For most of the group’s 10 years McIntyre was the “Member Caregiver,” handling membership and the calendar, posting blogs and the weekly announcement. But a couple of years ago she passed the baton to artist Fran Scannell. “I only like to paint here and so the group rarely, if ever, went anywhere else,” she confided. “Occasionally they’d go off somewhere and I just wouldn’t go… it made me feel guilty.”

One of Corinne’s lasting legacies for the Maine group is involvement in the Oil Painters of America’s Great Paint Out. These events occur throughout the fall across the nation. In 2009 McIntyre applied to host for the state of Maine. She has organized a Maine event every year since, always around Labor Day and always at Grimes Cove.

Most of the artists who participate are from Maine—Boothbay, Searsport, Brooklin, Bristol—but others come from farther away, drawn by the company and the setting: the cove, its headlands and the islands beyond.
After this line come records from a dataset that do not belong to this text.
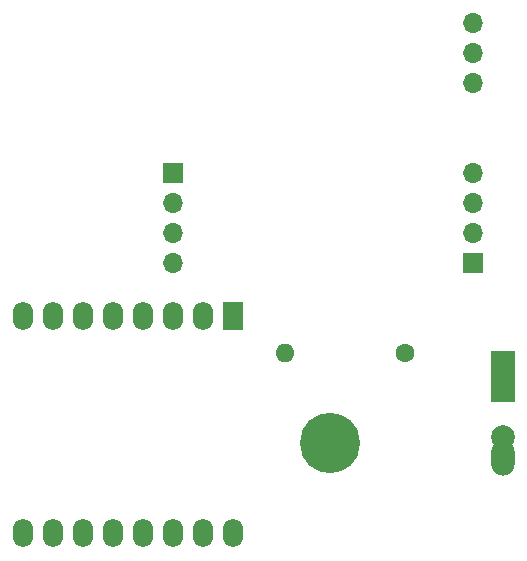
<source format=gbs>
G04 #@! TF.GenerationSoftware,KiCad,Pcbnew,8.0.2*
G04 #@! TF.CreationDate,2024-05-19T16:48:41+02:00*
G04 #@! TF.ProjectId,BulkyModem Module Audio,42756c6b-794d-46f6-9465-6d204d6f6475,rev?*
G04 #@! TF.SameCoordinates,Original*
G04 #@! TF.FileFunction,Soldermask,Bot*
G04 #@! TF.FilePolarity,Negative*
%FSLAX46Y46*%
G04 Gerber Fmt 4.6, Leading zero omitted, Abs format (unit mm)*
G04 Created by KiCad (PCBNEW 8.0.2) date 2024-05-19 16:48:41*
%MOMM*%
%LPD*%
G01*
G04 APERTURE LIST*
%ADD10C,5.100000*%
%ADD11R,1.700000X2.400000*%
%ADD12O,1.700000X2.400000*%
%ADD13R,1.700000X1.700000*%
%ADD14O,1.700000X1.700000*%
%ADD15R,2.000000X3.000000*%
%ADD16R,2.000000X2.000000*%
%ADD17C,2.000000*%
%ADD18O,2.000000X3.000000*%
%ADD19C,1.600000*%
%ADD20O,1.600000X1.600000*%
G04 APERTURE END LIST*
D10*
X148710000Y-115864000D03*
D11*
X140455000Y-105069000D03*
D12*
X137915000Y-105069000D03*
X135375000Y-105069000D03*
X132835000Y-105069000D03*
X130295000Y-105069000D03*
X127755000Y-105069000D03*
X125215000Y-105069000D03*
X122675000Y-105069000D03*
X122675000Y-123484000D03*
X125215000Y-123484000D03*
X127755000Y-123484000D03*
X130295000Y-123484000D03*
X132835000Y-123484000D03*
X135375000Y-123484000D03*
X137915000Y-123484000D03*
X140455000Y-123484000D03*
D13*
X135375000Y-93004000D03*
D14*
X135375000Y-95544000D03*
X135375000Y-98084000D03*
X135375000Y-100624000D03*
X160775000Y-85384000D03*
X160775000Y-82844000D03*
X160775000Y-80304000D03*
D13*
X160775000Y-100624000D03*
D14*
X160775000Y-98084000D03*
X160775000Y-95544000D03*
X160775000Y-93004000D03*
D15*
X163315000Y-109514000D03*
D16*
X163315000Y-111324000D03*
D17*
X163315000Y-115304000D03*
D18*
X163315000Y-117114000D03*
D19*
X155060000Y-108244000D03*
D20*
X144900000Y-108244000D03*
M02*

</source>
“They come together just to be outside and to paint for a day. It’s a wonderful thing,” said McIntyre.

The weather can be unpredictable but, rain or shine, the artists always find something to paint. Many come every year, others just once, having seen the announcement on the Oil Painters of America website. They come to paint and to visit with new and old friends, to chat and create, create and chat. Some deliberately set up next to a companion, others stay separate. Newcomer or old-timer, they all speak of Corinne McIntyre with great affection.

“She’s amazing,” said Fran Scannell, “She’s been painting all her life. She just never stops. And she does everything—all her own framing, her computer graphics, printmaking, everything. It just amazes me and I love her dearly. Everybody loves her.”

McIntyre for her part, while she enjoys painting alone, also delights in the people she meets through her art. “They come from all over the world, they stay for a while, they leave happy,” she said. “I’m a lucky woman.” 


Jenny Bennett lives with her daughter in Southport, Maine.